PA is out of step with federal HIV testing recommendations

    Pennsylvania’s Senate health panel is backing a bill designed to get more people tested for the AIDS virus. The change would lift the requirement that a patient sign a separate consent form agreeing to be tested for HIV.

    Pennsylvania’s Senate health panel is backing a bill designed to get more people tested for the AIDS virus. The change would lift the requirement that a patient sign a separate consent form agreeing to be tested for HIV.

    Health officials call it an “opt-out” approach to HIV screening because people are tested as part of routine medical care unless they explicitly decline – or opt-out.

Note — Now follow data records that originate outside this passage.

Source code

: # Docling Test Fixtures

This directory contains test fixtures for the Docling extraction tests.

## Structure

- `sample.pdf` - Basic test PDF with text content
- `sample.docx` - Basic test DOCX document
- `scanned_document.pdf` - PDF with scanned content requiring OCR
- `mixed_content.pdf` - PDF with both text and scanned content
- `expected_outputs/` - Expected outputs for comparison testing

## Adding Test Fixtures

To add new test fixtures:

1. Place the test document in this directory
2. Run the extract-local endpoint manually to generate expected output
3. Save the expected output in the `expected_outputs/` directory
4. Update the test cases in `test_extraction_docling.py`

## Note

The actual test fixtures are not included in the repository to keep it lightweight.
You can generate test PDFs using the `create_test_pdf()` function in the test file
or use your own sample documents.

    Ronda Goldfein leads the AIDS Law Project of Pennsylvania.

    Goldfein: We need the roll out of widespread testing, absolutely, but let’s do it in a way that makes sense, in a way that doesn’t cause us to run unnecessary tests for people who truly don’t need them and doesn’t erode patient protections.

    The Centers for Disease Control and Prevention began recommending opt-out testing four years ago. Health officials say the policy could save lives by identifying people with HIV earlier and getting them linked with care.

    The CDC strategy is to test everyone age 13 to 64 rather than trying to determine who’s engaged in high-risk behavior.

    Nurit Shein leads the Mazzoni Center, which provides medical care in the Philadelphia region.

    Shein: Where the difficulty lies, is that we need to have a lot of clinician education prior to implementing this.

    Shein says the law should make sure health providers inform patients that they will receive an HIV test and give them the option not to take it, even if an explicit consent is not required.

    Officials with the Pennsylvania Medical Society say the Commonwealth should change to an opt-out consent policy.

    Opponents of the proposal agree that there is a need for more widespread testing, but they say that goal can be accomplished without removing the onus from patients.